Orebodies 18, 23 and 25 mine
- Interactive map of Orebodies 18, 23 and 25 mine
- Location: Shire of East Pilbara, Pilbara, Western Australia, Australia; 23°20′23″S 119°47′59″E﻿ / ﻿23.339630°S 119.799797°E;
- Products: Iron ore
- Production: Nominal capacity: 12 million tonnes/annum Combined production: 63 million tonnes/annum (for the Newman Hub, consisting of Newman West and East)
- Financial year: 2021
- Company: BHP (85%) Mitsui Iron (10%) Itochu (5%)
- Website: www.bhp.com

= Orebodies 18, 23 and 25 mine =

Iron ore mine in Western Australia

The Orebodies 18, 23 and 25 mine, part of BHP's Eastern Ridge hub and officially referred to as the Newman East operation, is an iron ore mine located in the Pilbara region of Western Australia, eight kilometres east of Newman.
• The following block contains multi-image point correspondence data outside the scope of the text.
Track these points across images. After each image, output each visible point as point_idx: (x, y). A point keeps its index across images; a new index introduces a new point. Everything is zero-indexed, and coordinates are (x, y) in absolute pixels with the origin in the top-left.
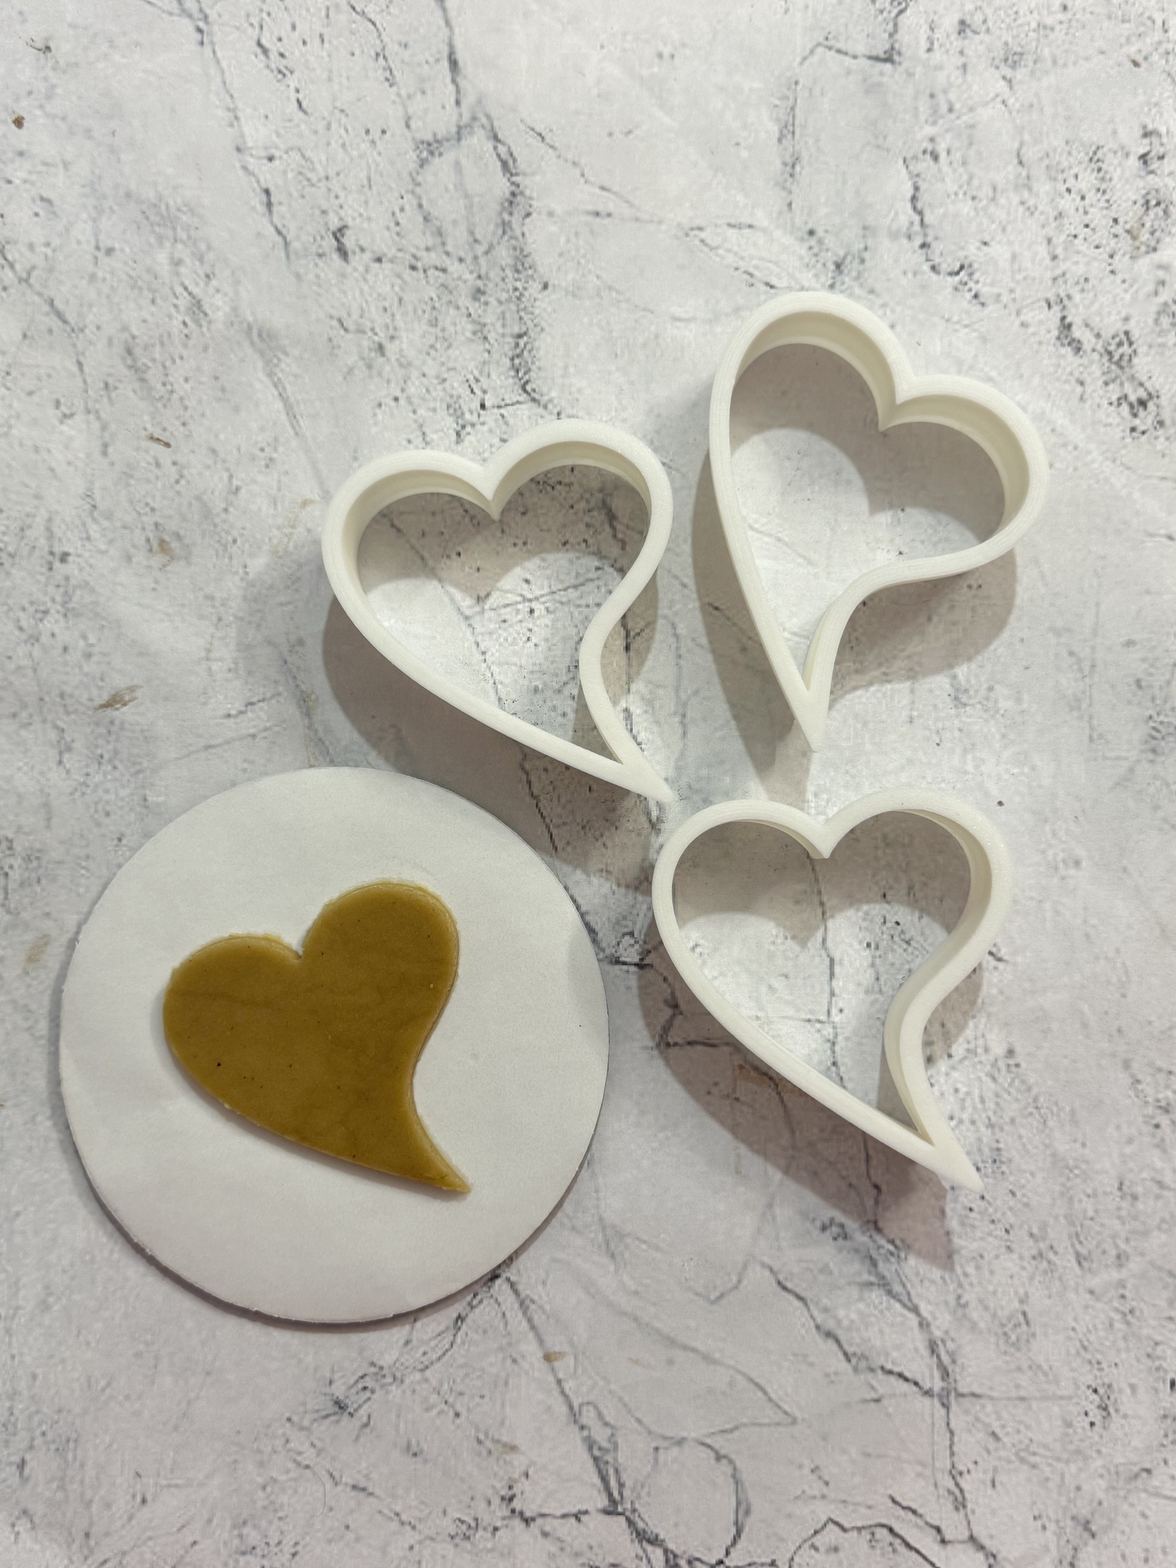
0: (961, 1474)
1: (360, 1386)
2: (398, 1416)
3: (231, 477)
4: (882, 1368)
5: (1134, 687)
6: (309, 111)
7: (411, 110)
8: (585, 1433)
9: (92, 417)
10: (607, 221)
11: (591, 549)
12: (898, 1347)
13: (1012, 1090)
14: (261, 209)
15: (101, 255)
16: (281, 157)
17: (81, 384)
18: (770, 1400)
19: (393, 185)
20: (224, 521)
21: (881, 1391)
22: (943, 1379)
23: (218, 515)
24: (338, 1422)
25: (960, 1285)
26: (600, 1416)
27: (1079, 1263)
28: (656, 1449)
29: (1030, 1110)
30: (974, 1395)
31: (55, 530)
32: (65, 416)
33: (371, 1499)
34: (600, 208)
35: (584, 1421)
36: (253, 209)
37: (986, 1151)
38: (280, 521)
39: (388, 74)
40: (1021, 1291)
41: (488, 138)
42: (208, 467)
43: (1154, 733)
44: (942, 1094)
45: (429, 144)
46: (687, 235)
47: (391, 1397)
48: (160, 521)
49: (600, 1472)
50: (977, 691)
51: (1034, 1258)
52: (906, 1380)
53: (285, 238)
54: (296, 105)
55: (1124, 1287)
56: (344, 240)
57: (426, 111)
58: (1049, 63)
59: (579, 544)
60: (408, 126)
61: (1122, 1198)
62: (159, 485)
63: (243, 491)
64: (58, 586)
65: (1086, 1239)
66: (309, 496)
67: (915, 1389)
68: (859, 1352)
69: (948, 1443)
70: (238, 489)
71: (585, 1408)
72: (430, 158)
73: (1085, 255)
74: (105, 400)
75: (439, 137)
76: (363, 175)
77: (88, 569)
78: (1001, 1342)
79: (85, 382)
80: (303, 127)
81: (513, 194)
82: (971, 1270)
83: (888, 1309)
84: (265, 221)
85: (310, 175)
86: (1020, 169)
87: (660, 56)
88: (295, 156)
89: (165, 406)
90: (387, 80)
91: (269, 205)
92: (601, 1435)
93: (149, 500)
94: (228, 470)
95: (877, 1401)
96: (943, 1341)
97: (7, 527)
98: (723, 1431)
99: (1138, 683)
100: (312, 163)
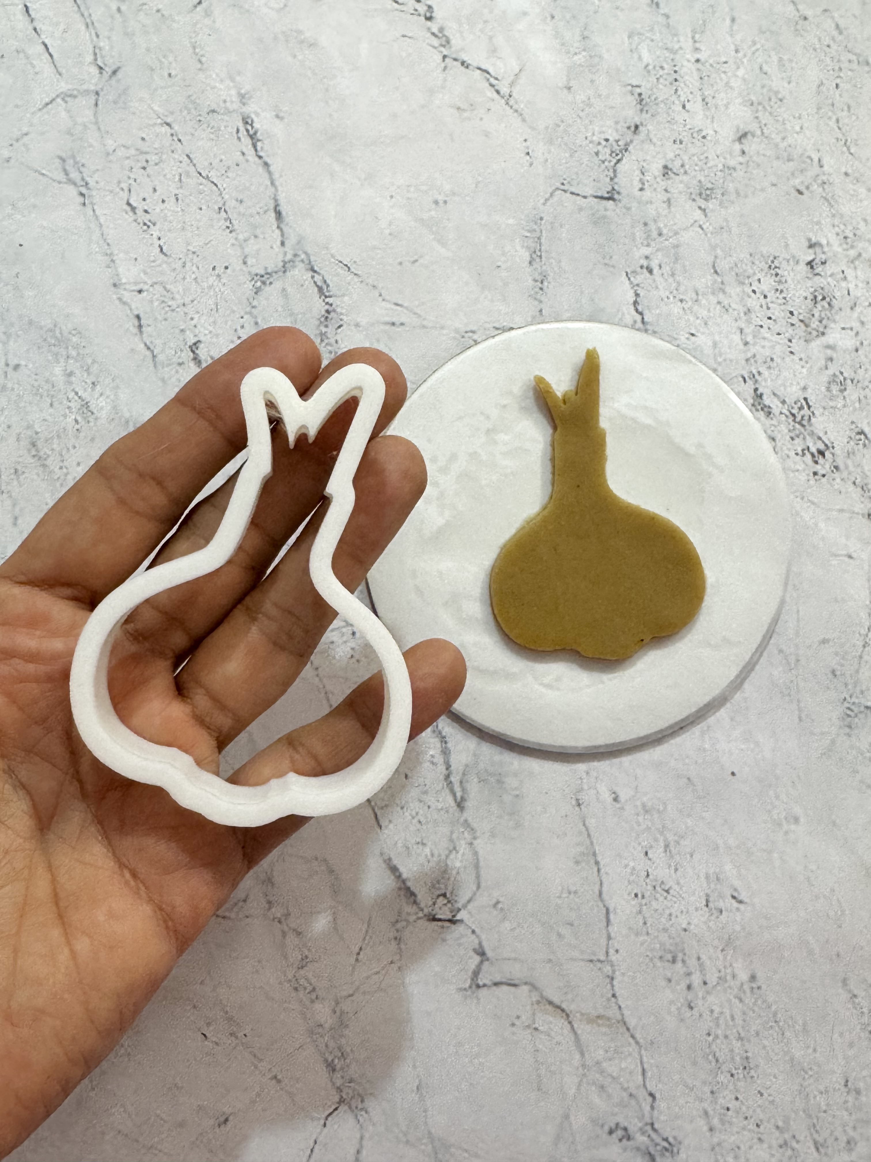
5: (830, 676)
6: (168, 254)
7: (247, 250)
10: (400, 329)
13: (756, 1009)
16: (147, 291)
27: (817, 1149)
29: (770, 1024)
34: (394, 320)
37: (738, 1059)
39: (228, 224)
41: (307, 270)
43: (849, 712)
45: (262, 276)
46: (463, 337)
51: (781, 1147)
53: (152, 352)
56: (197, 352)
57: (258, 250)
58: (733, 197)
60: (245, 263)
61: (848, 1093)
65: (821, 1128)
72: (263, 287)
73: (771, 341)
75: (269, 271)
76: (211, 302)
81: (328, 312)
84: (137, 339)
85: (170, 303)
86: (715, 276)
87: (436, 202)
88: (158, 288)
90: (228, 227)
91: (140, 326)
99: (833, 672)
100: (172, 293)
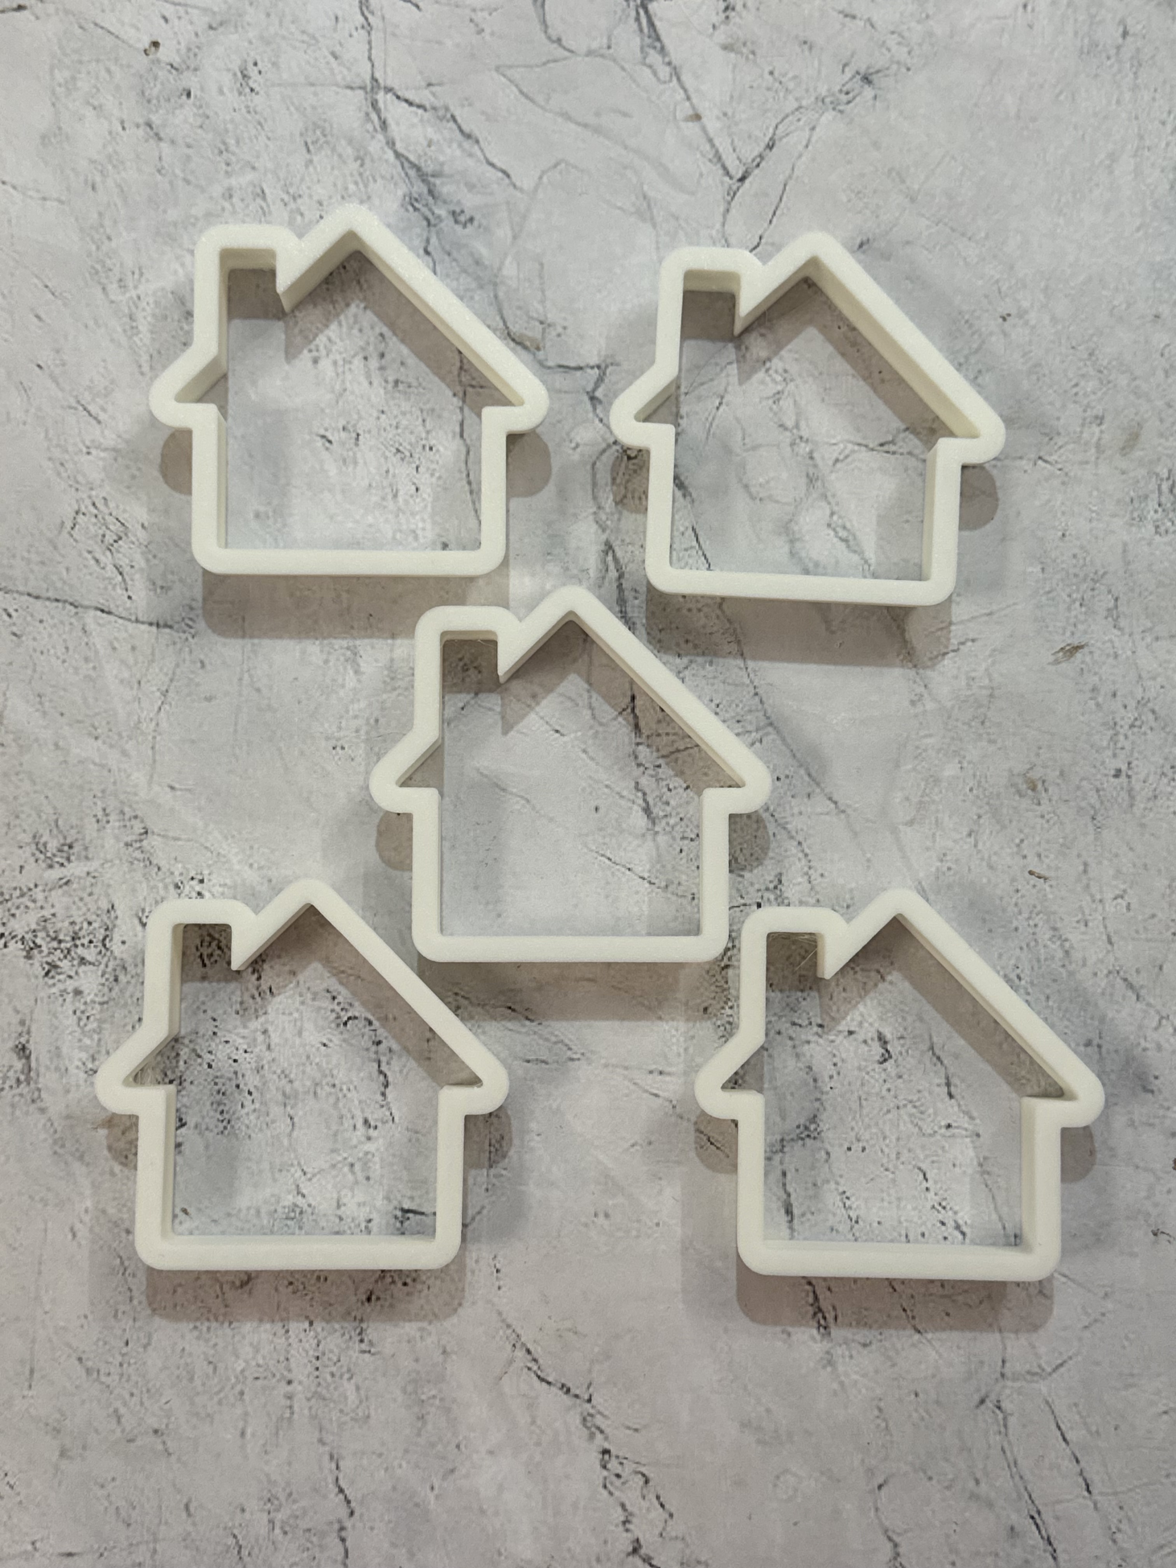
0: (363, 27)
1: (851, 95)
2: (819, 72)
3: (976, 846)
4: (425, 110)
8: (667, 60)
9: (1098, 897)
11: (665, 783)
12: (413, 126)
14: (954, 1081)
15: (1096, 1041)
17: (1109, 925)
18: (517, 86)
19: (839, 1099)
20: (981, 807)
21: (426, 92)
22: (376, 101)
23: (986, 813)
24: (868, 68)
25: (361, 174)
26: (655, 73)
28: (609, 47)
30: (352, 88)
31: (1126, 797)
32: (1122, 897)
33: (840, 8)
35: (668, 69)
36: (963, 1081)
38: (933, 807)
40: (311, 169)
42: (995, 853)
44: (372, 328)
47: (826, 87)
48: (1037, 808)
49: (655, 30)
50: (338, 660)
52: (406, 101)
54: (928, 1176)
55: (227, 172)
59: (675, 788)
62: (1037, 839)
63: (965, 833)
64: (1122, 748)
66: (908, 829)
67: (399, 93)
68: (444, 122)
69: (373, 51)
70: (970, 835)
71: (668, 78)
74: (1087, 912)
77: (1098, 764)
78: (328, 131)
79: (1105, 927)
80: (922, 1157)
82: (352, 187)
83: (420, 157)
89: (1035, 907)
92: (654, 57)
93: (1046, 826)
94: (979, 852)
95: (430, 85)
96: (375, 130)
97: (1168, 799)
98: (555, 61)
The mine is owned by BHP (85%), Mitsui Iron (10%) and Itochu (5%).

==Overview==

Iron ore mines in the Pilbara region

At Orebody 25, BHP operates a processing plant consisting of a primary and secondary crusher, and a screening plant. BHP does not report the annual production of the mine separately, but rather together with its other Newman operations which, in 2009/10, produced a combined 37 million tonnes of ore.

Orebody 23 and 25 were operated by HWE Mining and Orebody 18 by Macmahon Holdings. In 2011 and 2014, BHP Billiton brought operations in house.